The whole dynamic of morality in forager economies is to enforce a degree of social equality: the networks are based on relationships of mutual support, not chains of authority. There are no permanent leadership positions. Group actions to enforce punishment of transgressors appear to arrive through consultation and consensus.

We find these forms of consensus-creation preserved in tribal societies as well, even those with more permanent leadership positions. This is perfectly articulated in the following:

“...Roland Chrisjohn, a member of the Iroquois tribe and the author of The Circle Game, points out that for his people, it is deemed valuable to spend whatever time necessary to achieve consensus so as to prevent such resentment. By the standards of Western civilization, this is highly inefficient.

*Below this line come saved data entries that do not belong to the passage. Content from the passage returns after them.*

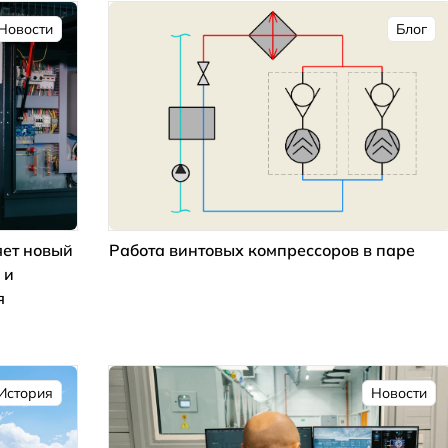
Новости
Блог
ет новый
Работа винтовых компрессоров в паре
 и
я
История
Новости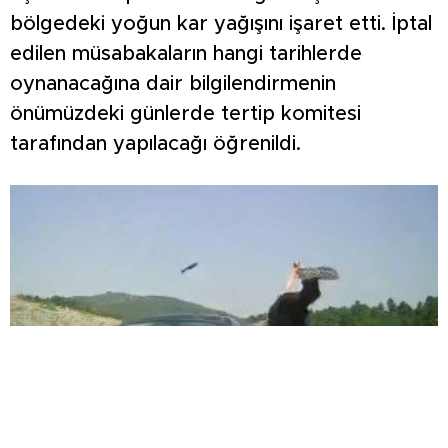
bölgedeki yoğun kar yağışını işaret etti. İptal
edilen müsabakaların hangi tarihlerde
oynanacağına dair bilgilendirmenin
önümüzdeki günlerde tertip komitesi
tarafından yapılacağı öğrenildi.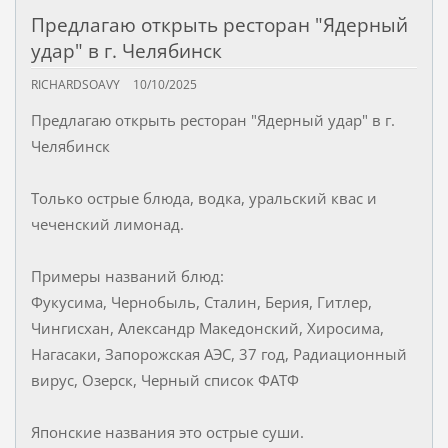
Предлагаю открыть ресторан "Ядерный
удар" в г. Челябинск
RICHARDSOAVY
10/10/2025
Предлагаю открыть ресторан "Ядерный удар" в г.
Челябинск
Только острые блюда, водка, уральский квас и
чеченский лимонад.
Примеры названий блюд:
Фукусима, Чернобыль, Сталин, Берия, Гитлер,
Чингисхан, Александр Македонский, Хиросима,
Нагасаки, Запорожская АЭС, 37 год, Радиационный
вирус, Озерск, Черный список ФАТФ
Японские названия это острые суши.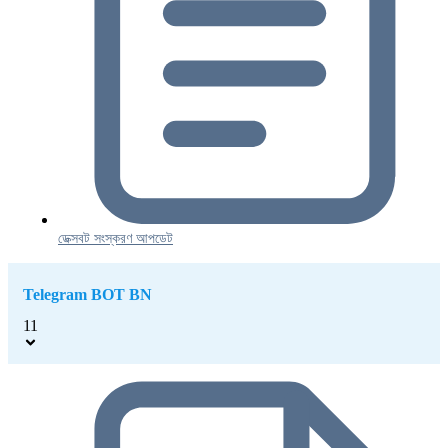
ডেক্সবট সংস্করণ আপডেট
Telegram BOT BN
11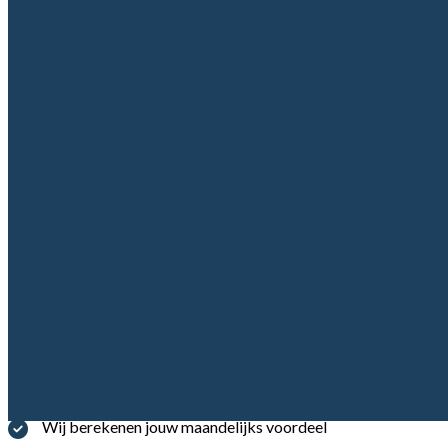
Jouw voordelen
Wij berekenen jouw maandelijks voordeel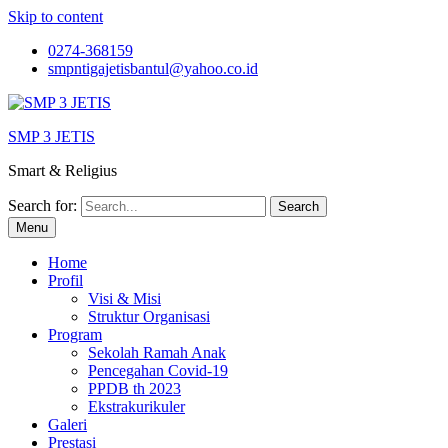
Skip to content
0274-368159
smpntigajetisbantul@yahoo.co.id
SMP 3 JETIS
Smart & Religius
Search for:
Menu
Home
Profil
Visi & Misi
Struktur Organisasi
Program
Sekolah Ramah Anak
Pencegahan Covid-19
PPDB th 2023
Ekstrakurikuler
Galeri
Prestasi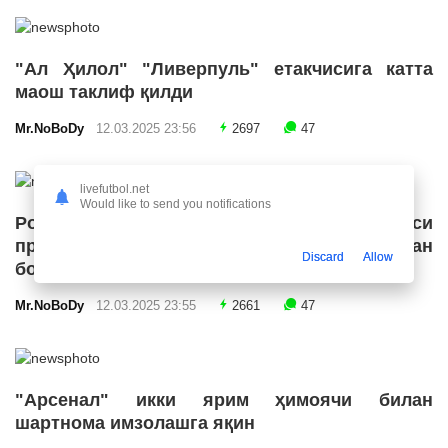
"Ал Ҳилол" "Ливерпуль" етакчисига катта
маош таклиф қилди
Mr.NoBoDy
12.03.2025 23:56
2697
47
livefutbol.net
Would like to send you notifications
Роналду Бразилия футбол конфедерацияси
президенти лавозимига номзодини қўйишдан
Discard
Allow
бош тортди
Mr.NoBoDy
12.03.2025 23:55
2661
47
"Арсенал" икки ярим ҳимоячи билан
шартнома имзолашга яқин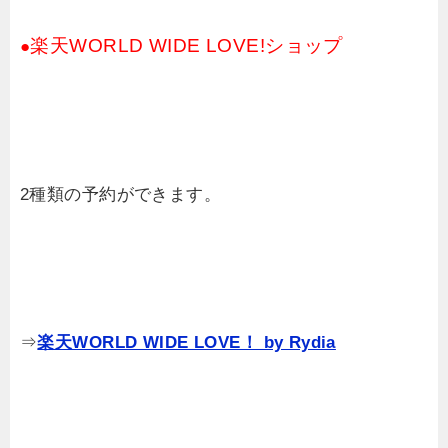
楽天WORLD WIDE LOVE!ショップ
●
2種類の予約ができます。
⇒
楽天WORLD WIDE LOVE！ by Rydia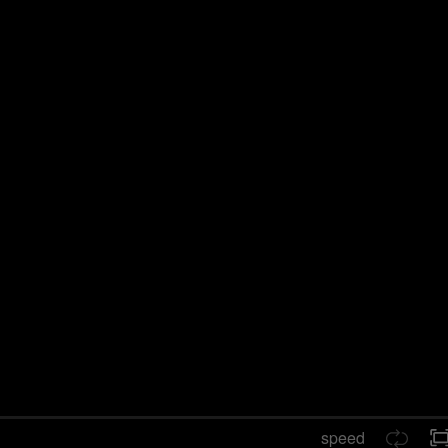
speed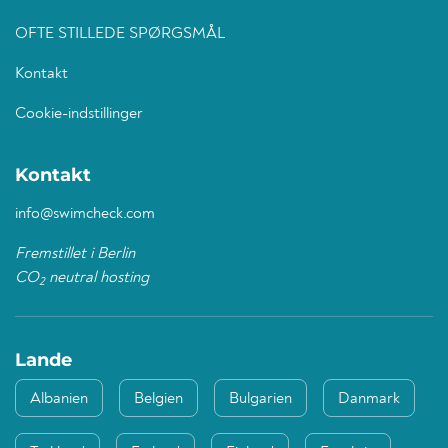
OFTE STILLEDE SPØRGSMÅL
Kontakt
Cookie-indstillinger
Kontakt
info@swimcheck.com
Fremstillet i Berlin
CO
neutral hosting
2
Lande
Albanien
Belgien
Bulgarien
Danmark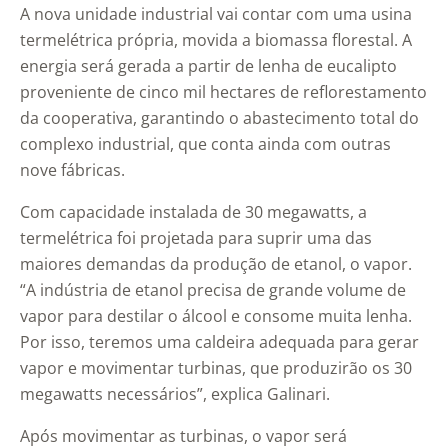
A nova unidade industrial vai contar com uma usina
termelétrica própria, movida a biomassa florestal. A
energia será gerada a partir de lenha de eucalipto
proveniente de cinco mil hectares de reflorestamento
da cooperativa, garantindo o abastecimento total do
complexo industrial, que conta ainda com outras
nove fábricas.
Com capacidade instalada de 30 megawatts, a
termelétrica foi projetada para suprir uma das
maiores demandas da produção de etanol, o vapor.
“A indústria de etanol precisa de grande volume de
vapor para destilar o álcool e consome muita lenha.
Por isso, teremos uma caldeira adequada para gerar
vapor e movimentar turbinas, que produzirão os 30
megawatts necessários”, explica Galinari.
Após movimentar as turbinas, o vapor será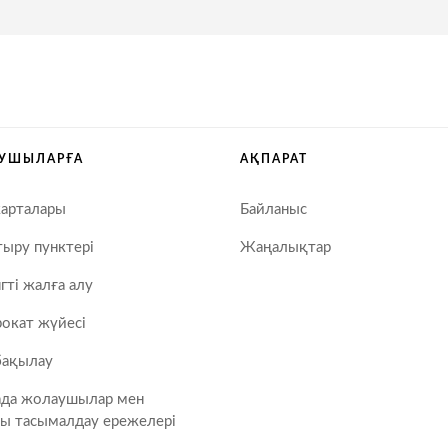
УШЫЛАРҒА
АҚПАРАТ
карталары
Байланыс
ыру пунктері
Жаңалықтар
гті жалға алу
окат жүйесі
бақылау
ада жолаушылар мен
ы тасымалдау ережелері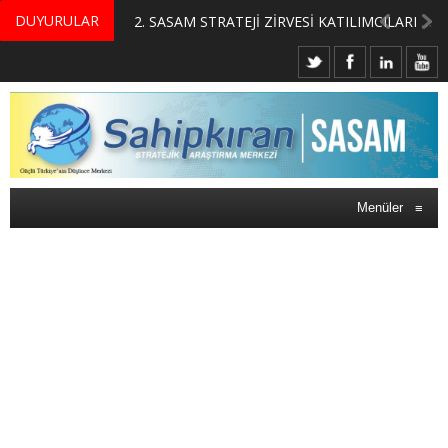
DUYURULAR
MERKEZİMİZ BÜNYESİNDE YETİŞTİRİLMEK ÜZERE GÖNÜLLÜ ÜLKE MASASI UZMANI VE UZMAN ADAYLARI ARIYORUZ
2. SASAM STRATEJİ ZİRVESİ KATILIMCILARI BELLİ OLDU
Menüler
≡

“Achieving consensus could take forever!” exclaimed an attendee of a talk Chrisjohn gave. Chrisjohn responded, “What else is there more important to do?”” (quoted from
http://www.filmsforaction.org/articles/the-more-a-society-coerces-its-people-the- greater-the-chance-of-mental-illness/ )

Unlike the hierarchical systems in many larger primates, like chimpanzees, ranking systems among foragers and even among pastoral and horticultural peoples, are not derived from intimidation and aggression, but by acquired reputation for demonstrated moral virtues - like articulating a consensus. Such people are valued by the community and thus listened to, only after a history of demonstrated integrity involving a list of highly valued signs of good character: generosity, diplomacy, honesty, loyalty and recognized proficiency at important skills (hunting, gathering, cooking, singing, trance-dancing, music, storytelling or comedy).

In other words, they are people of high rank and good reputation. Among hunter-gatherers, therefore, differences in social rank rarely result in social inequality of access to vital goods and services, but instead, ensure such access.

Indeed, aggressive hierarchies are not even innate, even in baboons. Such behaviour is cultural - learned and shared. This was shown very clearly in Richard Sapolsky's story of his Keekorok baboon troop, and how after the alpha males died from tuberculosis, the troop very quickly transformed into a very peaceful troop, and since then, a peaceful approach has become a cultural norm for them. This was in contrast to the normal high levels of stress in the aggressive hierarchies of baboons. Sapolski's research indicates that stress created by hierarchies is a killer in human societies, and he is not alone in saying this. Gabor Mate has been very clear on this too, and has linked stress, addictions, and even the addiction to power.

Yes, our societies, in the world today, need to become more of a holobiont: the integration of many co-dependents is always going to produce a less dangerous and stressful alternative.